Foreign Minister Westerwelle claims an agenda for more growth and competitiveness in Europe. Published in the “Handelsblatt”, 25.01.2012
The debt crisis has turned into the most serious crisis of confidence in the European Union’s history. Citizens and investors are asking themselves: is Europe doing enough to prevent the crisis from escalating further? Will we manage to transform the EU quickly enough into a stability union? Are we Germans in particular asking too much of our partners with the strict conditions aimed at ensuring greater budgetary discipline? Indeed, are we neglecting growth and competitiveness in Europe as a result of this?
One thing is clear: Europe is ailing as a result of a debt mentality which crept in over the last few decades. Some countries have also lost much of their competitiveness over this period. Together, these factors have weighed us down and will make it more difficult to overcome the crisis.
We are now on the right track to resolutely tackling the root causes of the crisis and thus to regaining the confidence of citizens and the markets. The fiscal compact, currently the subject of intensive negotiations, will lay down binding rules to strengthen budgetary discipline on a durable basis. Although budgetary consolidation is essential, it is only half the story. All efforts to establish solidity could be in vain if our economies do not get back on a sustainable growth track. It’s therefore crucial that our strategy does not focus solely on austerity but also provides intelligent impetus for good and sustainable growth. The key to this is enhancing competitiveness.
In addition to the necessary further consolidation, our task this year must therefore be to launch an ambitious agenda for more growth and competitiveness. Europe finally has to break the chains it has imposed on itself and take advantage of the huge potential it has to offer in three areas:
Internal market: Once before – back in the eighties and nineties – realizing the “four freedoms” released tremendous forces. Today the expansion of the internal market to cover new spheres offers great opportunities once more. That applies in particular to the digitized economy and trade on the Internet, the energy sector, where more competition will lead to lower prices and greater security of supply, as well as stronger small and medium-sized enterprises thanks to bureaucracy reduction and easier access to risk capital. The European Commission has put forward a number of proposals on the expansion of the internal market; every possible effort now has to be put into implementing them. In general, there should be a growth test to identify priority projects and an accelerated procedure for their passage through parliament.

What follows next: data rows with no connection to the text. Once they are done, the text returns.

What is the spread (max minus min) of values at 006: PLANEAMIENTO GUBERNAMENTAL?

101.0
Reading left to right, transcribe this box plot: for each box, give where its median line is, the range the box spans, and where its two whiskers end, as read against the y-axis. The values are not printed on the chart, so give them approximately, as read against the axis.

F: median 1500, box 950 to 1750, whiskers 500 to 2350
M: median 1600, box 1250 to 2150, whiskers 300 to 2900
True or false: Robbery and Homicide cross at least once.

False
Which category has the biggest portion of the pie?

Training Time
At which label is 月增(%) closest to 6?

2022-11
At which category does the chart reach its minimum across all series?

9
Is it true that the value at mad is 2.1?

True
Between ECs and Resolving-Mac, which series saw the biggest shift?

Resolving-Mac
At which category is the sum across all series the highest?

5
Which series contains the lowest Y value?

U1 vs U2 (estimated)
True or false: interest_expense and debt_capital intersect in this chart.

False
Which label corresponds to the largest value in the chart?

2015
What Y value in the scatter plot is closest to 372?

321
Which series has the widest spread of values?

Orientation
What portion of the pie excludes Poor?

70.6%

Budget for the future: “More competitiveness” must be our maxim when it comes to negotiating the future EU budget. We have to invest where we can best promote sustainable growth. The EU’s structural policy must therefore be examined critically. A European growth fund should be established in which unutilized resources from the Structural Funds can be used in a targeted fashion to create impetus for growth in problem countries. It is vitally important that we make education, research and innovation our budget priorities.
Free trade: In 2015, 90% of global growth will be generated outside Europe, notably in Asia as well as in North and South America. We Europeans have to try harder than ever before to increase our share. Free trade will be increasingly important. The EU therefore has to do everything it can to conclude more free trade agreements with old and new global powerhouses. That applies to the US, as well as to negotiations with Japan. We also have to bring the negotiations with India, the Gulf states and Brazil to a speedy conclusion.
However, the member states have to create the key conditions for growth themselves – through ambitious reforms on the labour market, in old-age pension systems or in terms of infrastructure. That goes not only for states which have been especially hard hit by the debt crisis. For reforms are particularly effective – and less painful – if they are implemented before and not during a crisis. No-one knows that better than the people who are currently bearing the brunt of the far-reaching reforms which became necessary in the midst of the crisis.
It is occasionally claimed in the current debate that consolidation and growth are not compatible. I refute such claims. It is possible to combine the two – Germany, as well as many of our northern and eastern neighbours, have impressively demonstrated that. If we set the right course before the end of the year, we can find a sustainable way out of the crisis. We will also be laying the cornerstone for a Europe which is united politically and speaks with one voice in the face of the global challenges.